During the final stretch of a very tight race with Sarkozy’s former prime minister, François Fillon, Copé doubled down on the race card, seeking to win over voters who had been increasingly attracted to the extreme right-wing Front National. At a campaign stop in the southern city of Draguignan — which just happens to be an FN stronghold — Copé declared his solidarity with parents whose children have “had their pains aux chocolats taken away by thugs, who tell them they can’t eat during Ramadan.” Though the press never learned the answers to whom, where and when, they did learn why Copé said it: because it worked. Copé won the election by a hair.

Or didn’t. Fillon’s camp immediately cried foul, claiming that some ballot boxes had been stuffed while others had been ignored. When efforts at a recount fell flat, Fillon demanded a new election, to which Copé agreed — to take place, though, in 2015. The merde continued to hit the fan for the next several weeks, spattering both candidates, but especially Copé. Though the two men finally reached an agreement this past December, Copé hasn’t benefited: Le Monde’s poll reveals that even Marine Le Pen, the right-wing FN leader, repelled fewer respondents than Copé (63% against Copé’s astounding 71%).

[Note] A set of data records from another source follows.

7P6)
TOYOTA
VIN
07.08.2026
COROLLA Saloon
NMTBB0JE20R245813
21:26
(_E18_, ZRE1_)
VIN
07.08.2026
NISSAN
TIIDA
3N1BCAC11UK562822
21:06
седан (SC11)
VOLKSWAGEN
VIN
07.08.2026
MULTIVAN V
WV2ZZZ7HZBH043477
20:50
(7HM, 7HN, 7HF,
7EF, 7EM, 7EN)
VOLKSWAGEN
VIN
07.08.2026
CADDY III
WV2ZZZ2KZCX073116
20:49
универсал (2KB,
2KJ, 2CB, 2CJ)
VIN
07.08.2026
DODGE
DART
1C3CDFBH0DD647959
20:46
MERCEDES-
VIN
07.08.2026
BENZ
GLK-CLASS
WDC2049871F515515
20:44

For some, these numbers raise an important question: Had there been a write-in vote, would Kim Jong-un also have proved more popular than Copé? For others, there is an equally intriguing question: What, if anything, do these polls mean? At the very least, they underscore the ironic possibilities of a republic that allows politicians who have benefited from its race-and religion-blind ideals to use race and religion to their political benefit; at the most, it reconfirms that France, despite growing tensions, remains a nation where Jews can one day become Mr. Popularity, or Mr. Despicable, with nary a mention made of their Jewishness.

Robert Zaretsky is a professor of history at The Honors College at the University of Houston and is the author of the forthcoming “A Life Worth Living: Albert Camus and the Pursuit of Meaning” (Harvard University Press).